Je parlerai avec plaisir de Jouve dont j’ai beaucoup aimé Noces ; mais je n’ai pas reçu le Paradis Perdu. Pourriez-vous me le faire adresser et ne serais-je point indiscret en vous disant que je recevrais avec grand joie l'Oiseau Noir, l’Ecuador de Michaux, la Ligne verte de Pourrat, Battling le Ténébreux de Vialatte et le Mouloud de Grenier dont vous me parlez. Je voudrais bien lire également Hécate de P.J. Jouve et l’Ecole des Femmes de Gide et Allen de Valery Larbaud et le Molière de Ramon Fernandez. J'ai un arriéré de lecture inouï.

Je suis très impatient de connaître votre avis sur les poèmes de Georges Schehadé, ces frêles cristaux, ces sons étranges arrachés par la plus fine aiguille d’acier du fond d’un sillon d’ébonite, sur un disque qui tourne avec le système solaire.

Je quitte la Bretagne vers le 15 septembre. Après quoi, Flandres, Lorraine, Alsace, Auvergne. Je serai à Paris en octobre, où j’aurai, j’espère, le plaisir si longtemps attendu de vous voir.

**OBJECTIF 1:** Recopiez le passage de l'extrait qui commence par « Je suis très » et se poursuit jusqu'à « le système solaire. ».
**OBJECTIF 2:** Dites si chaque affirmation concorde avec l'extrait (oui ou non) et citez les mots de l'extrait qui tranchent : (a) Le Paradis Perdu a bien été reçu. (b) Le départ de Bretagne est prévu vers le 15 septembre. (c) Le séjour à Paris est prévu en novembre.

**DOCUMENTS FOURNIS:**
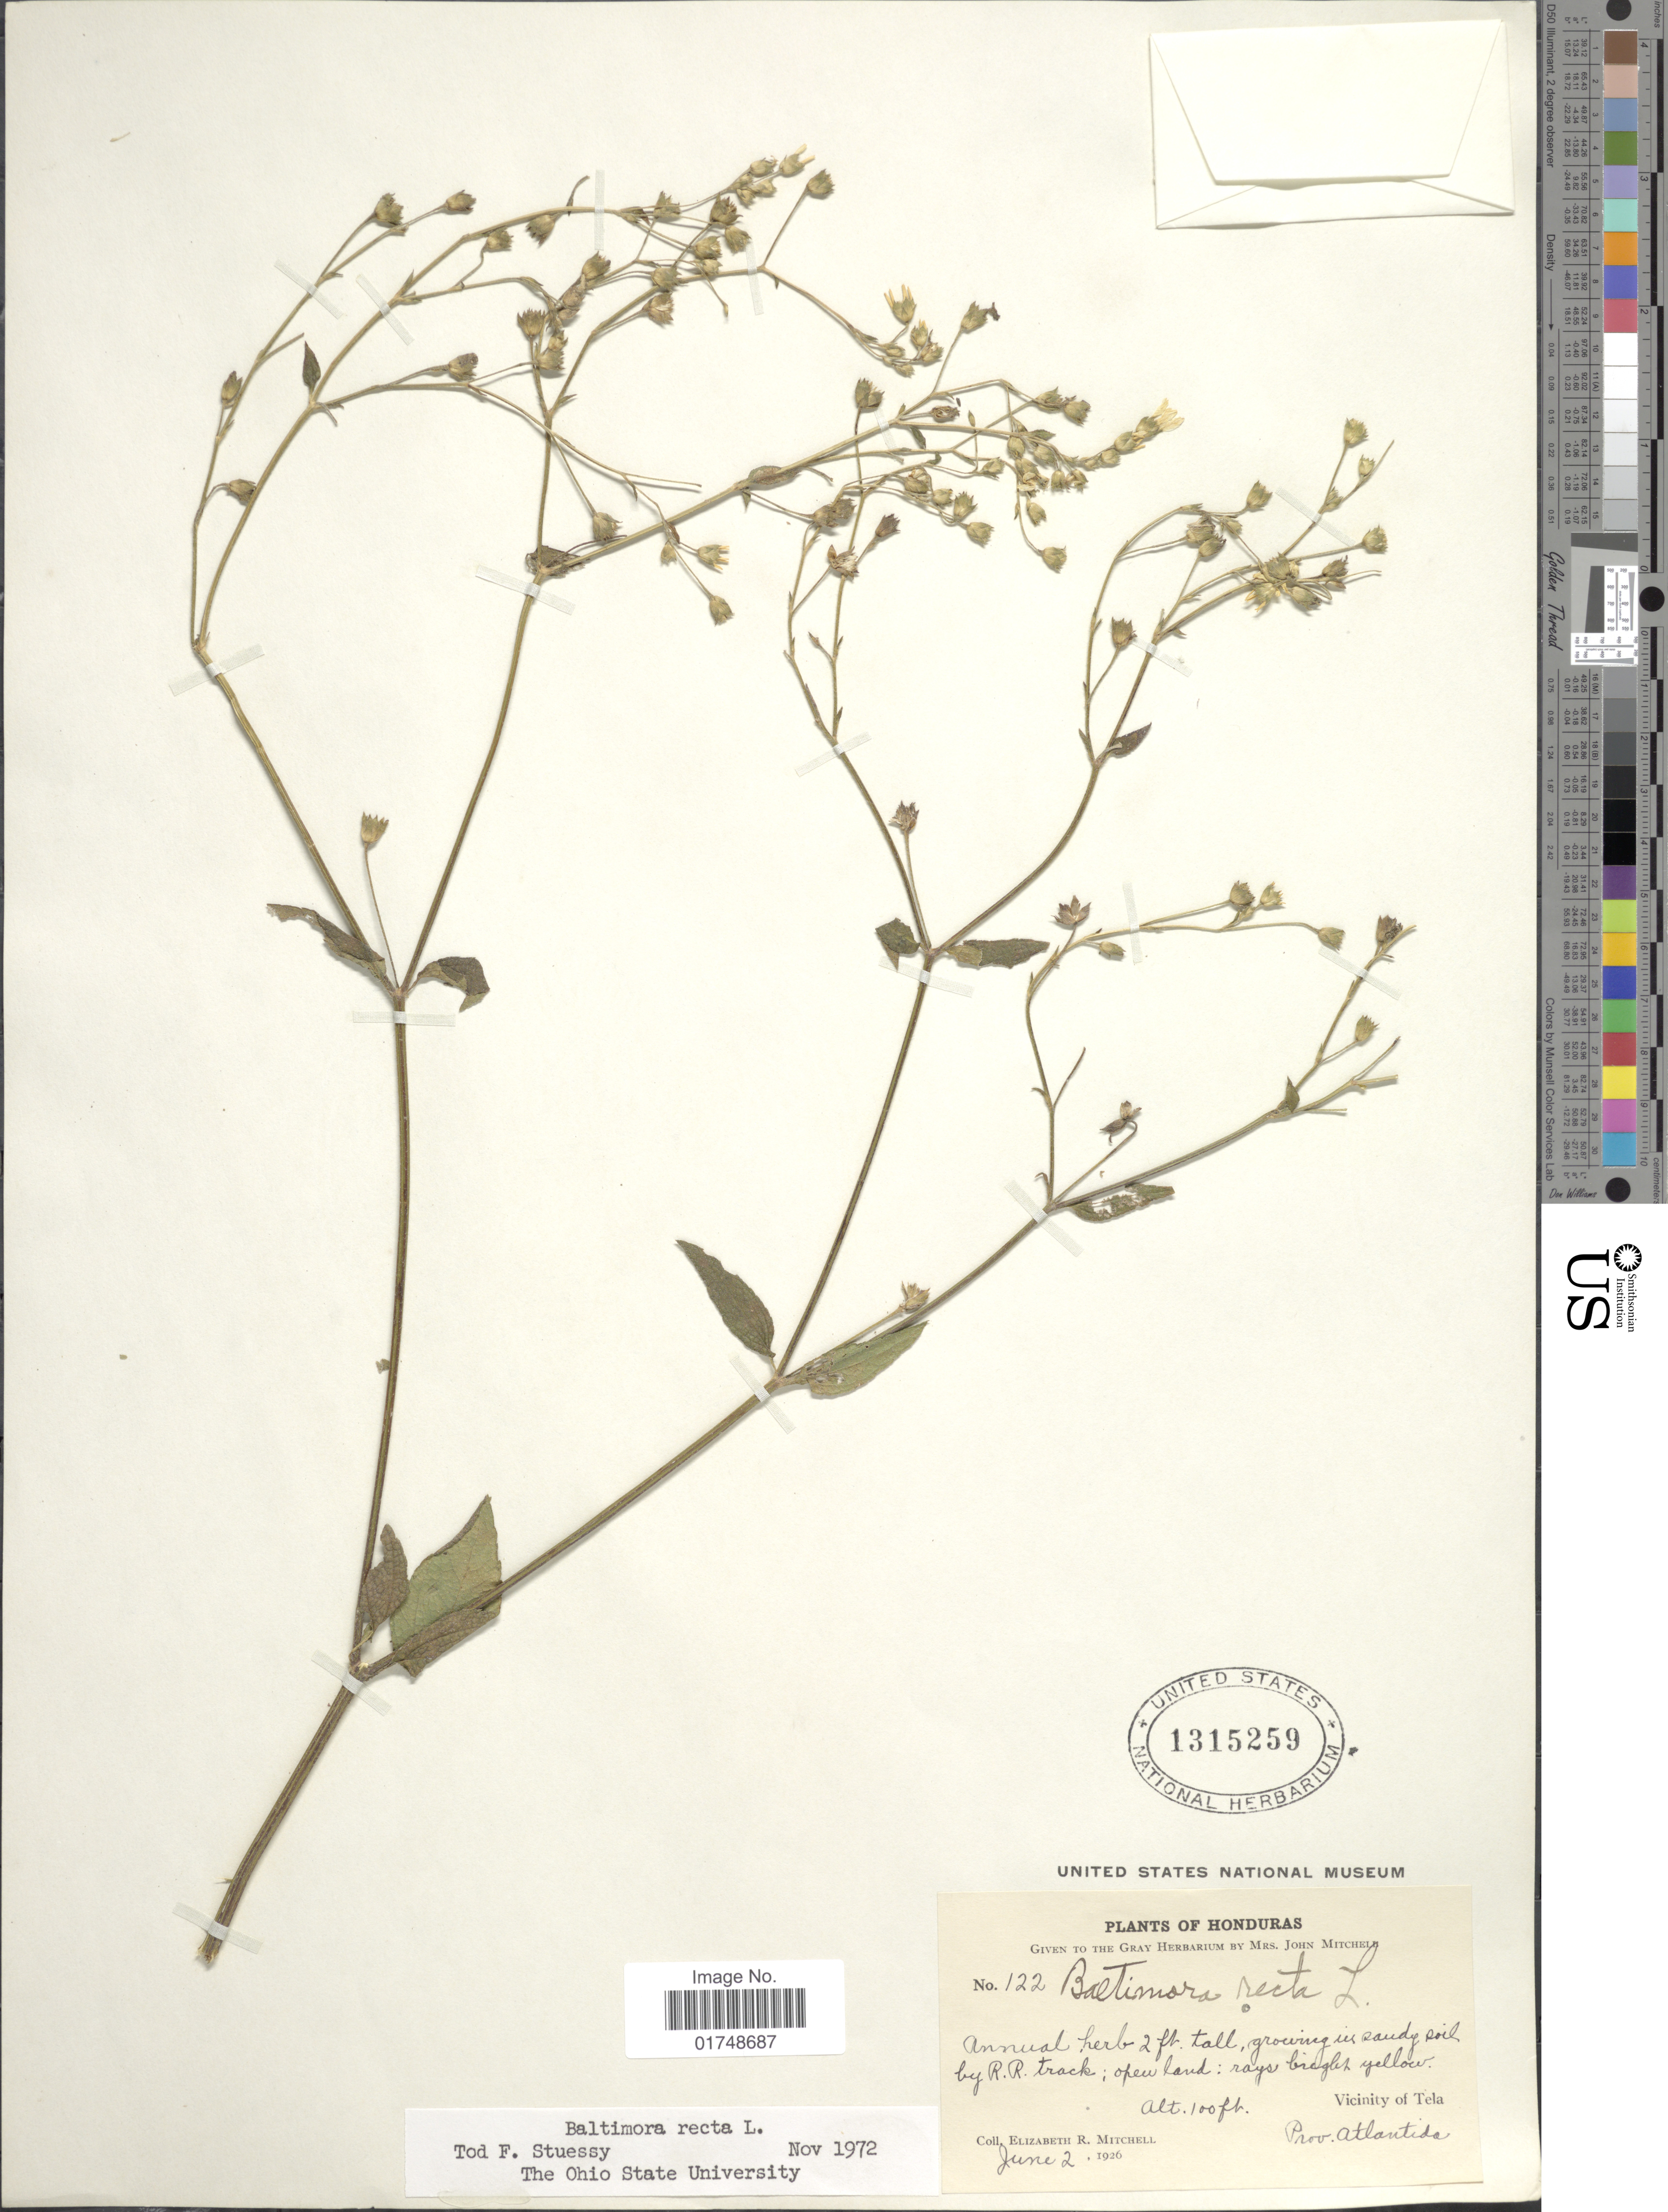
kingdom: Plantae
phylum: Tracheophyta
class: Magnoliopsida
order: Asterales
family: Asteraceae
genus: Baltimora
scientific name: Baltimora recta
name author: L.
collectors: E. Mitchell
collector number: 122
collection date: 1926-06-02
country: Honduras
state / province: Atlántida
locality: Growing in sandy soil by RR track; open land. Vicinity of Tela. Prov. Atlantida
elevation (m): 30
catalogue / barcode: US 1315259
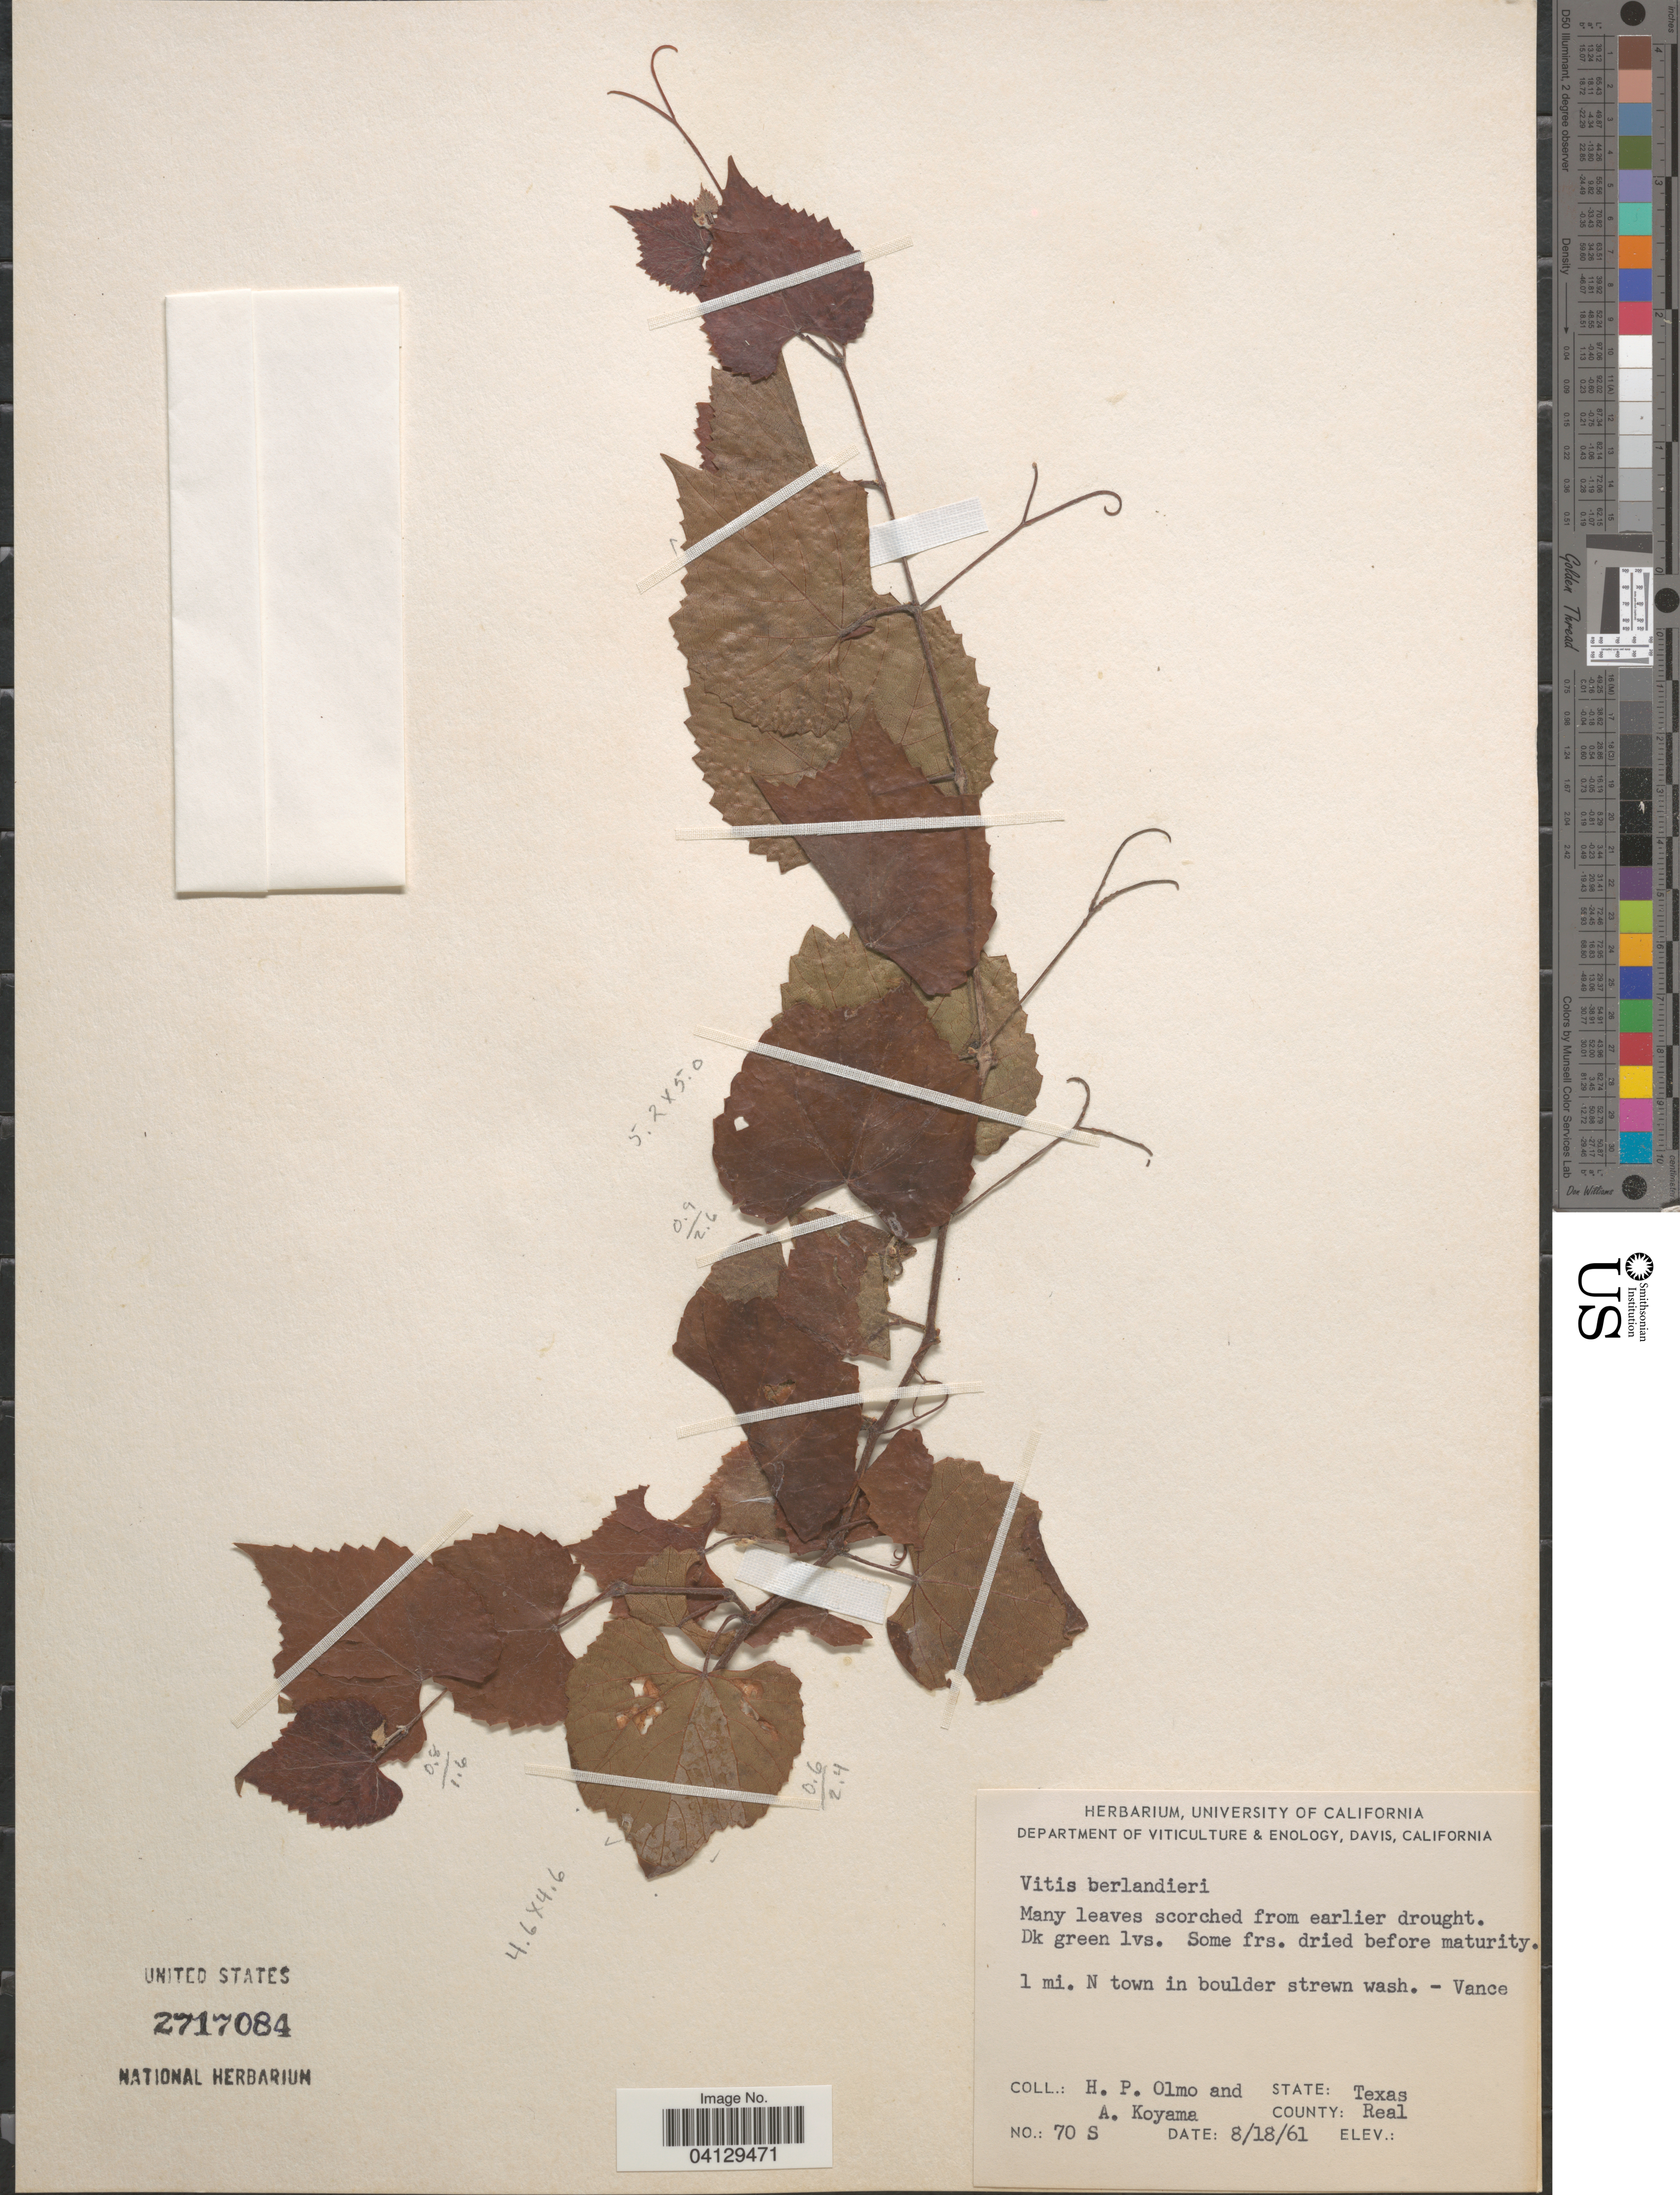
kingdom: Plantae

**CORRIGÉ 1:**
Je suis très impatient de connaître votre avis sur les poèmes de Georges Schehadé, ces frêles cristaux, ces sons étranges arrachés par la plus fine aiguille d’acier du fond d’un sillon d’ébonite, sur un disque qui tourne avec le système solaire.

**CORRIGÉ 2:**
(a) Non : « je n’ai pas reçu le Paradis Perdu ».
(b) Oui : « Je quitte la Bretagne vers le 15 septembre ».
(c) Non : « Je serai à Paris en octobre ».